En ese chalet ofrecía ágapes y recepciones a la gente prominente de Masatepe, y al cabo de una de esas fiestas, el doctor Octaviano Sánchez, farmacéutico del pueblo, se despeñó en su Ford modelo T mientras ascendía la ladera, y aunque sobrevivió al accidente junto con su esposa, murieron dos hijas suyas gemelas.
A Moncada le había tocado ser presidente bajo la ocupación militar de Estados Unidos, mientras las tropas de la infantería de Marina combatían al Ejército Defensor de la Soberanía Nacional encabezado por Sandino. Los marines mandaban en las ciudades del Pacífico y Sandino en las montañas del norte. Al asumir la presidencia, Moncada había querido tener una milicia propia, organizada bajo el mando del general Manuel Escamilla, un mexicano lugarteniente suyo, pero la jefatura de los marines le ordenó desarmarla. Escamilla y sus veteranos se dedicaron entonces a las obras públicas, como esa de abrir con dinamita el bajadero hacia la laguna de Masaya.
La más estricta prohibición de escaparse a la laguna había sido decretada por mis padres por lo peligroso de sus aguas, ya que la playa era muy somera, y a escasos metros se precipitaba hacia el abismo formando un embudo, con lo que eran frecuentes los ahogados; pero no solo violentábamos mis hermanos y yo la advertencia emprendiendo excursiones clandestinas, sino que bajábamos al cráter agarrados al tubo de agua potable que descendía casi perpendicular entre las rocas. El general Moncada, emprendedor como era, también había fundado una compañía aguadora, propiedad suya, que abastecía al pueblo.

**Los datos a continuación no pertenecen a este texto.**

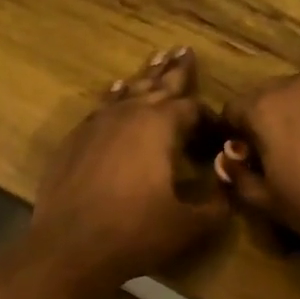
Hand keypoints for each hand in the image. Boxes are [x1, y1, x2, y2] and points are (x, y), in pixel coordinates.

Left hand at [27, 47, 228, 296]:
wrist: (70, 247)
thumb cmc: (135, 233)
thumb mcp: (190, 225)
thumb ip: (217, 204)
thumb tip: (229, 188)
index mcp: (160, 126)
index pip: (192, 109)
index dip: (209, 117)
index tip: (219, 128)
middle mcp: (128, 114)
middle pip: (157, 86)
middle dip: (175, 71)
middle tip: (184, 50)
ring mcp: (95, 125)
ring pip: (127, 92)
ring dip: (144, 78)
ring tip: (155, 60)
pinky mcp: (73, 141)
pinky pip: (100, 109)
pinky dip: (114, 98)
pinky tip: (116, 93)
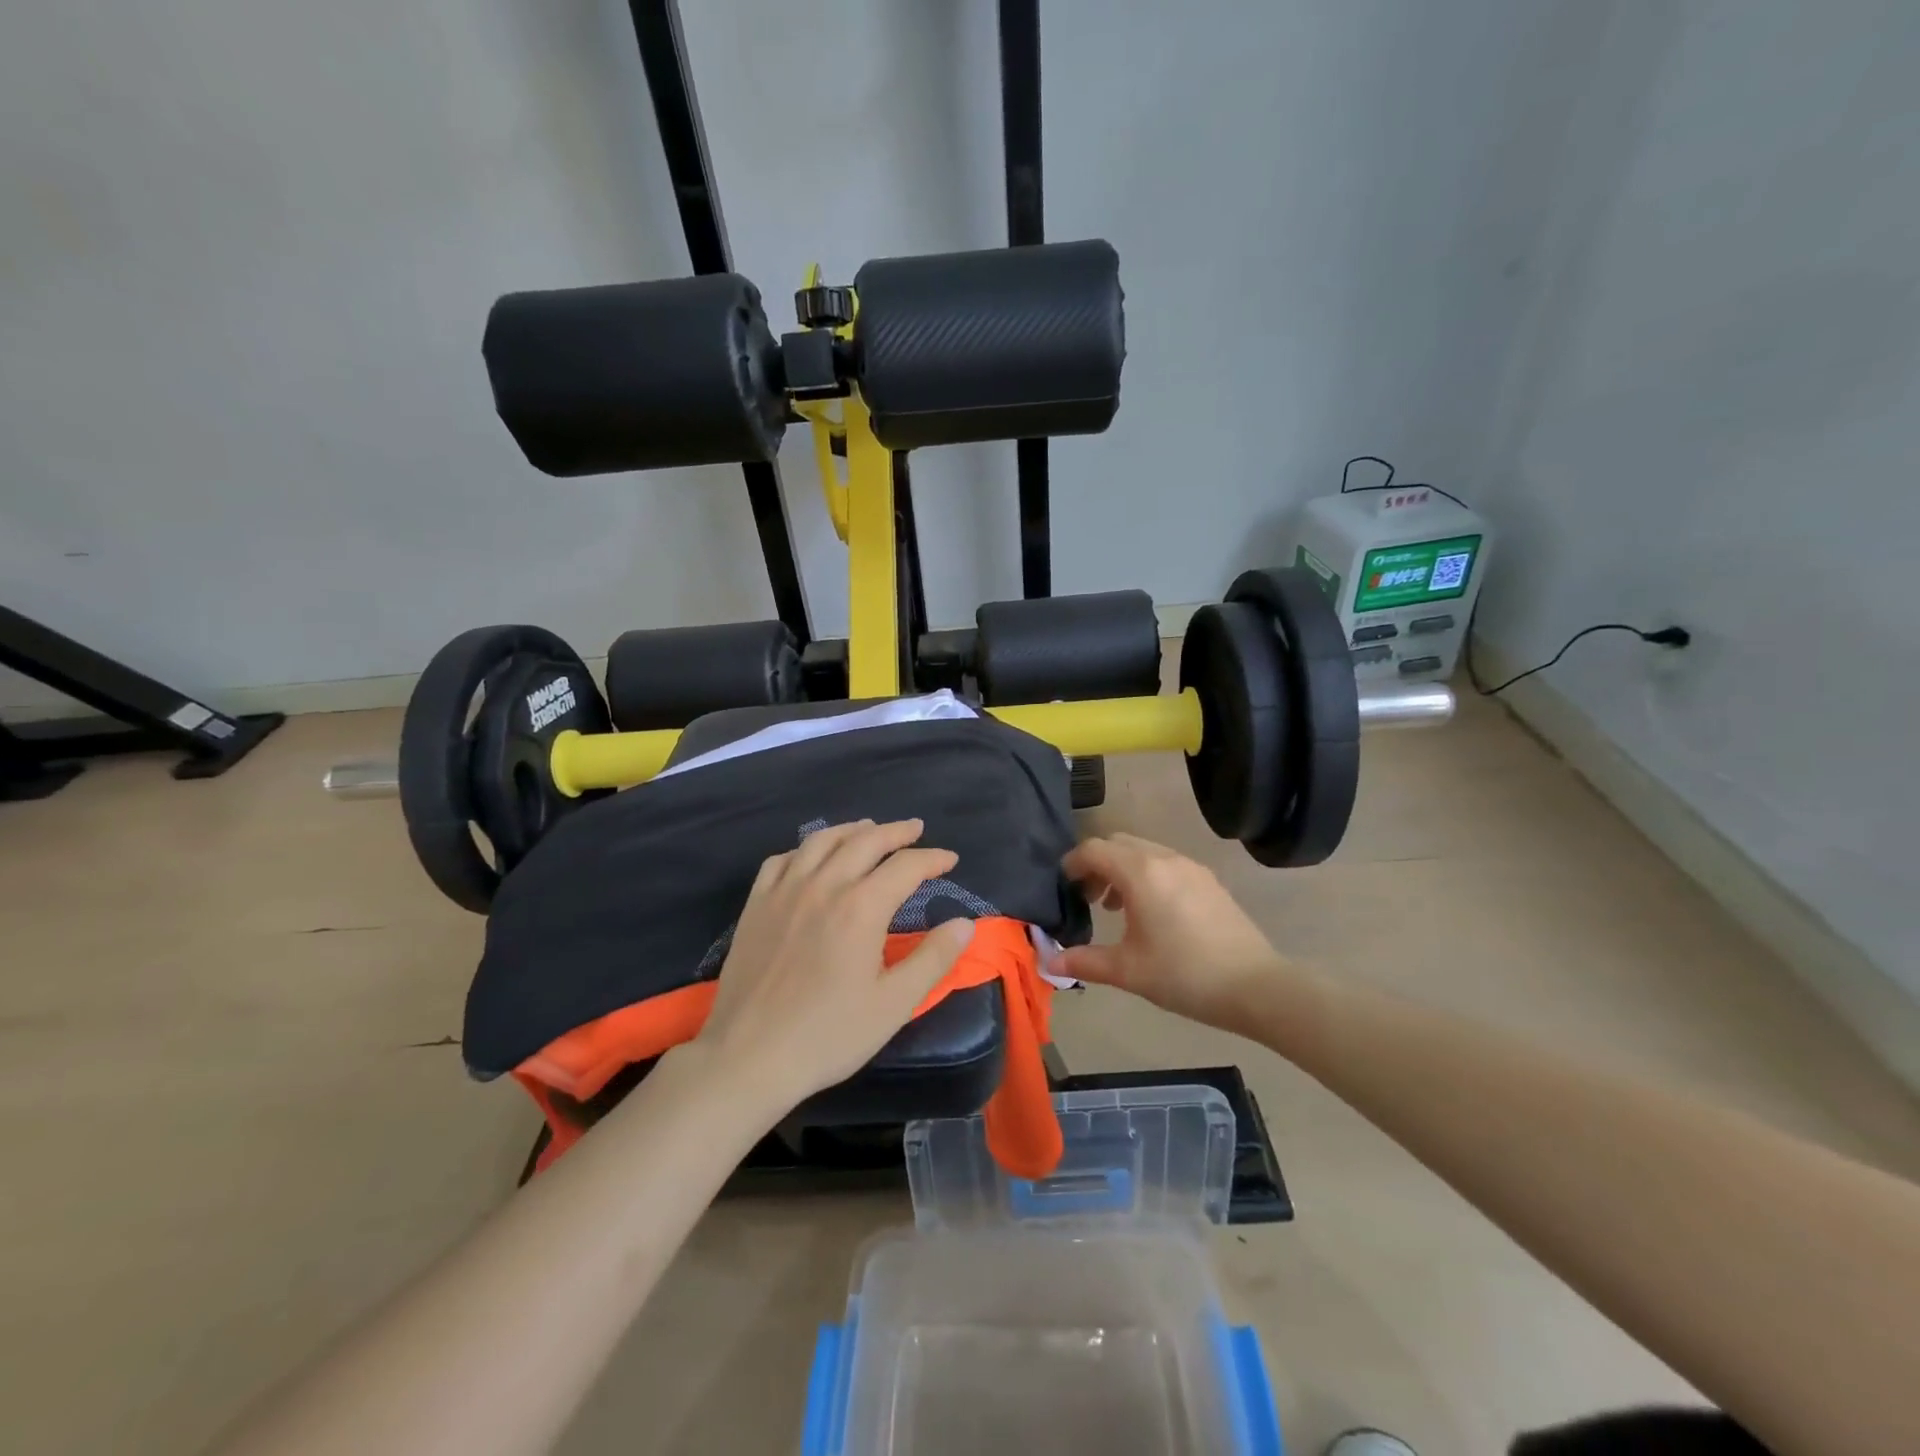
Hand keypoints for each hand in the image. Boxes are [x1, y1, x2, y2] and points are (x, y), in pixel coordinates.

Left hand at [695, 819, 975, 1115]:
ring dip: (852, 830)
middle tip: (916, 829)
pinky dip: (804, 849)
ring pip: (822, 841)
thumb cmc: (828, 1035)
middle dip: (896, 831)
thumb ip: (933, 959)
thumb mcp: (893, 1004)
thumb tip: (965, 923)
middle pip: (865, 841)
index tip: (950, 861)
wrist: (748, 1057)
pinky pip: (781, 860)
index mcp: (861, 907)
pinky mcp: (755, 905)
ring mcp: (784, 891)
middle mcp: (824, 885)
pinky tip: (811, 857)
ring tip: (869, 829)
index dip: (932, 859)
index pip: (906, 866)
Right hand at [1055, 833, 1285, 1033]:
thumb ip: (1085, 962)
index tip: (1062, 888)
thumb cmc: (1184, 975)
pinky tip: (1151, 912)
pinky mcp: (1208, 880)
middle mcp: (1164, 859)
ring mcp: (1191, 866)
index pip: (1093, 850)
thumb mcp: (1128, 971)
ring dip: (1122, 868)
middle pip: (1118, 843)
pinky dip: (1147, 874)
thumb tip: (1049, 964)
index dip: (1072, 864)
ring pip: (1143, 851)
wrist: (1256, 987)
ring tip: (1115, 907)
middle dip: (1096, 863)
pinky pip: (1166, 862)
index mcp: (1140, 873)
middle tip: (1087, 898)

E igualmente, de manera clandestina, íbamos por los caminos vecinales y atravesábamos cercos de fincas hasta llegar a la ladera del volcán Santiago, hundiendo los pies en la cascada de arena negra hasta alcanzar el cráter, mientras nos envolvía la intensa humareda que olía a azufre. Y cuando en las noches escuchaba desde mi cama los retumbos acompasados del volcán, como un lejano cañoneo, hasta entonces me sobrecogía el miedo que no había sentido mientras escalaba la ladera y la vaharada sulfurosa me ardía en la garganta.